Charlie Callagan, park ranger and naturalist, knows the rocks well. "You see the rocks and you see the tracks they left behind and it's obvious they've moved," says Callagan.

And there are no footprints, no tire tracks, no sign of someone moving them.


©Unk


Stonehenge, crop circles, nazca lines, UFO's...all great mysteries of our planet. Is there another to add to that list?

The mystery takes us to Death Valley, a land of contrast and mystery, of desert beauty, and stark reality to Racetrack Playa, high in the Cottonwood Mountains.

In the shadow of Ubehebe Peak where it's deafeningly quiet, except for the wind.

Still, the rocks move.

They move along a flat dry lake bed for no apparent reason.

Callagan says, "You know, you can imagine that full moon night on a halloween day and the goblins come out."

Don't believe in goblins?

"We're just not that far from Area 51 over in Nevada," hints Callagan. "I mean this is Death Valley, after all."

And, on top of that, Callagan adds, "No one has actually seen them move."
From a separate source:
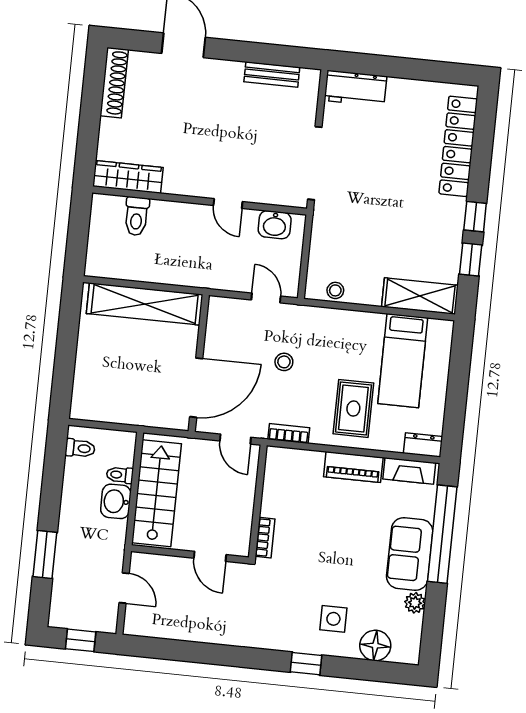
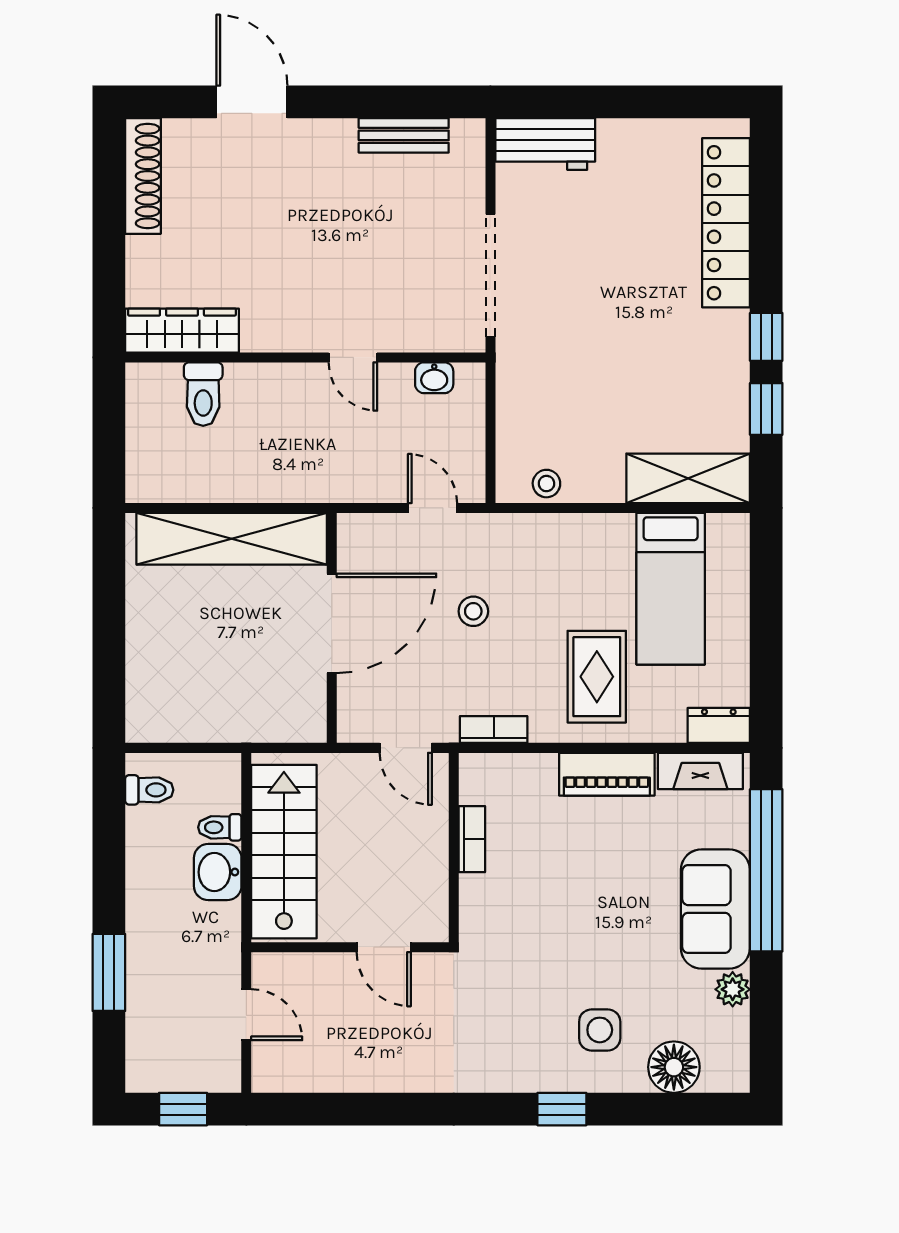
washbasin: (275, 225) -> (434, 378), width x0.72, depth x0.69
door: (196, 388) -> (332, 623), moved
bookcase: (265, 538) -> (472, 839), moved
So, how do we know they actually move?

"It moves a little bit of mud in front of it and it leaves a trail. The trails have gone as far as half a mile...or sometimes they do a little zig zag," says Callagan. "I think 1200 pounds is the largest that they've ever estimated."

How? How could this be?

There now appears to be some answers.

Now, nothing would be more pleasing than to say that these rocks are moving because they're living little alien beings from another planet or because they're close to Area 51 and something strange is happening. But that is not the case. Science has found a logical explanation. However, that logical explanation is strange enough as it is.

It's believed high winds will move the stones.

We're not talking everyday wind; we're talking wind 60, 70, 80, 90 mph blowing up there.

"The playa is a very fine grained combination of silt and clay and sand and when it gets wet, it's extremely smooth," says Callagan.

It is a unique surface. and some, like photographer Tim Jones, who took pictures of the racetrack with a shallow surface of winter rainwater, believes when the surface freezes, the ice flow is blown by the high winds, moving the rocks along with it.

"Because there are tracks with two stones moving side by side and then turning and moving the other direction the same distance apart...one explanation is they were locked in the same piece of ice as it was blown by the wind," explains Callagan.

So why hasn't anyone seen this happen?

Callagan says, "The extreme harsh weather conditions...winter storms. The wind chill down to zero or below. No one's willing to sit up there under those conditions waiting for a rock that may or may not move for a year or more."

That's right. It's hard to predict when these stones will go strolling.

"Some years they don't move at all. Some years they can move several times," says Callagan.

But keep in mind the wind explanation is all just theory.

"Pretty definitive theories," says Callagan. "But no one has actually seen them move."

And that means...It is still, in reality, a mystery.

And Ranger Callagan says, "I'd almost be disappointed if someone actually had footage or saw them move because it would kind of change that mystery a little bit."

Callagan proudly says, "It's just one of those mystery's of Death Valley.